> **Task description**
Could you rewrite these entries with every "city" changed to "town" and nothing else altered, leaving the pictures out of your version?

┏━━

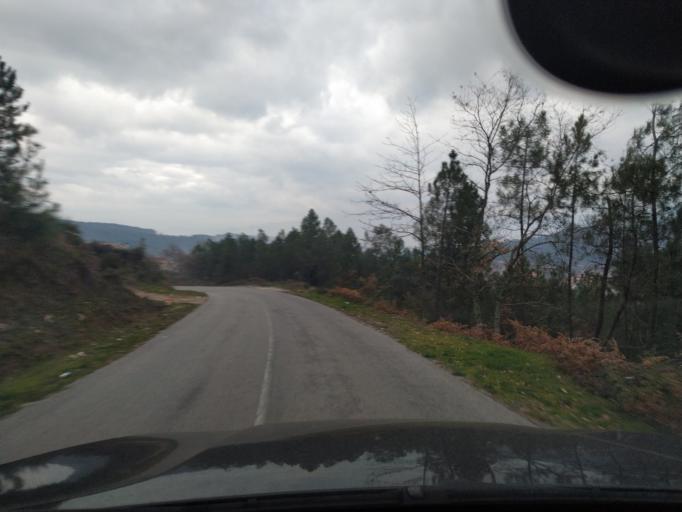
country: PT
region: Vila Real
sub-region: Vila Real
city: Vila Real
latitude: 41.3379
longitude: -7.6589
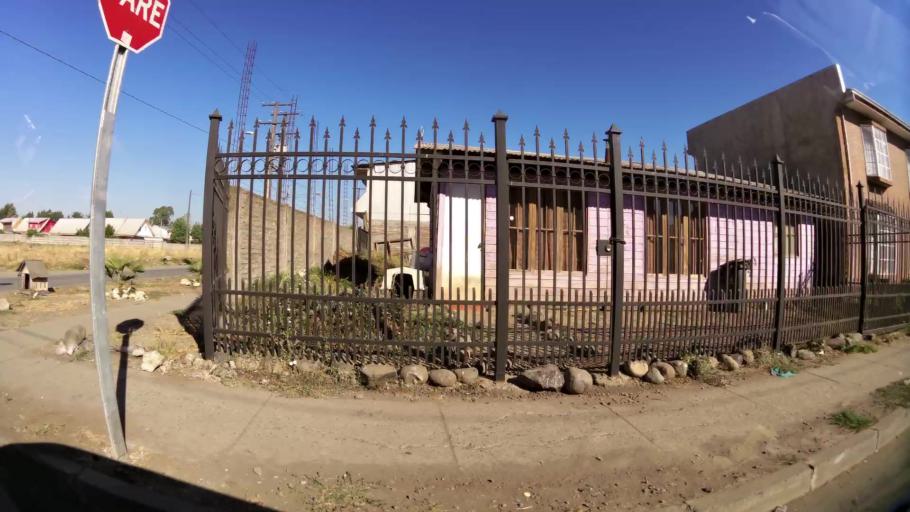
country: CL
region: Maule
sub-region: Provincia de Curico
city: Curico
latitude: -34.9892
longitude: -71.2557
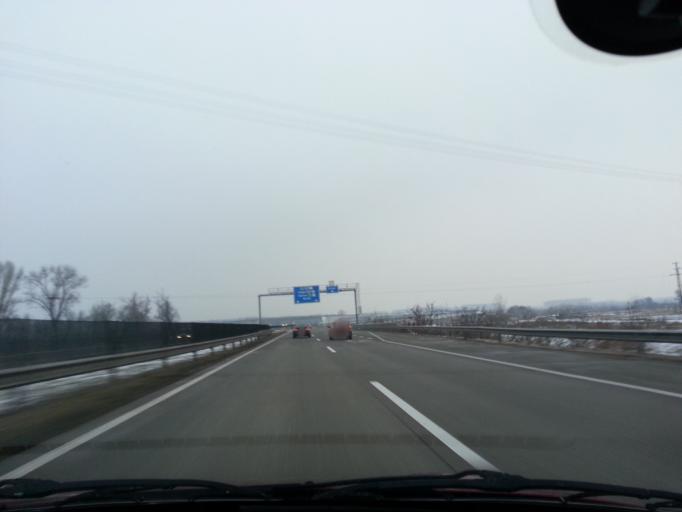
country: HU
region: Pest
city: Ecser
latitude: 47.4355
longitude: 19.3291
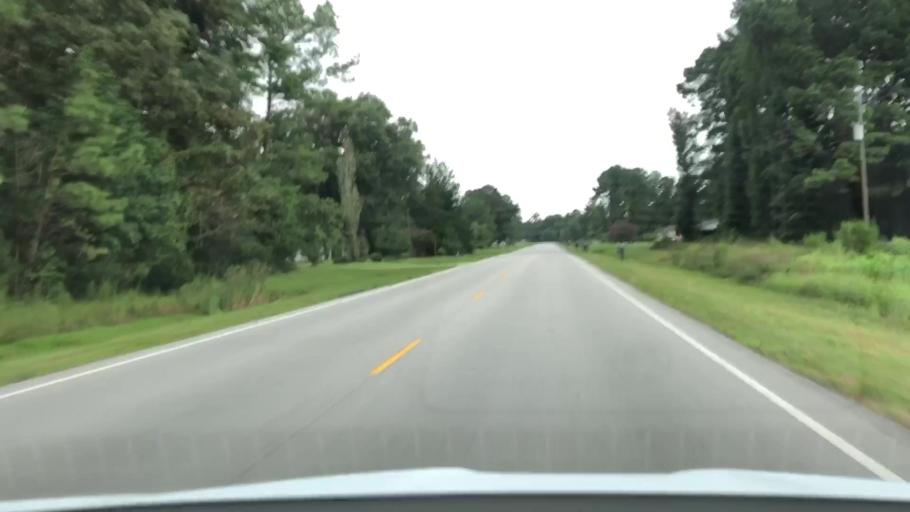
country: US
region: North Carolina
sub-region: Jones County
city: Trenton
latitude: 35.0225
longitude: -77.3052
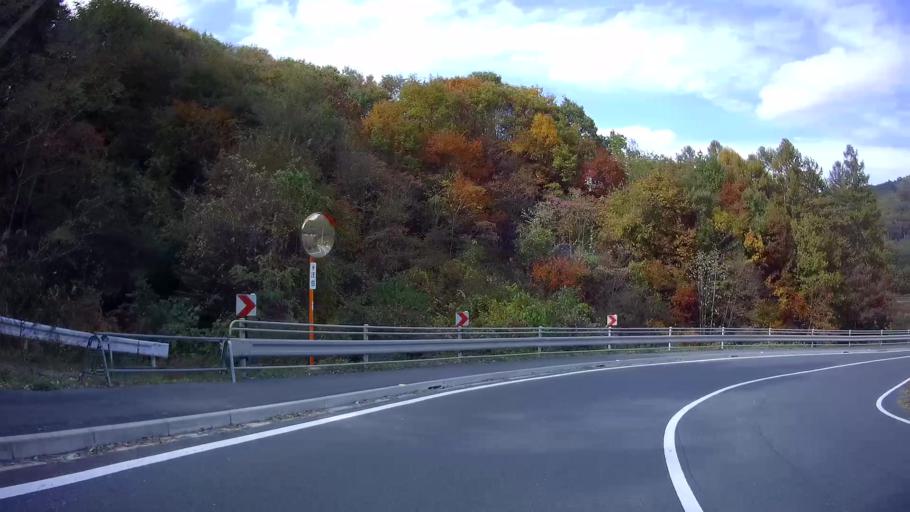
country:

┗━━

> **The output**
country: PT
region: Vila Real
sub-region: Vila Real
town: Vila Real
latitude: 41.3379
longitude: -7.6589
country: CL
region: Maule
sub-region: Provincia de Curico
town: Curico
latitude: -34.9892
longitude: -71.2557
country: HU
region: Pest
town: Ecser
latitude: 47.4355
longitude: 19.3291
country: US
region: North Carolina
sub-region: Jones County
town: Trenton
latitude: 35.0225
longitude: -77.3052
country:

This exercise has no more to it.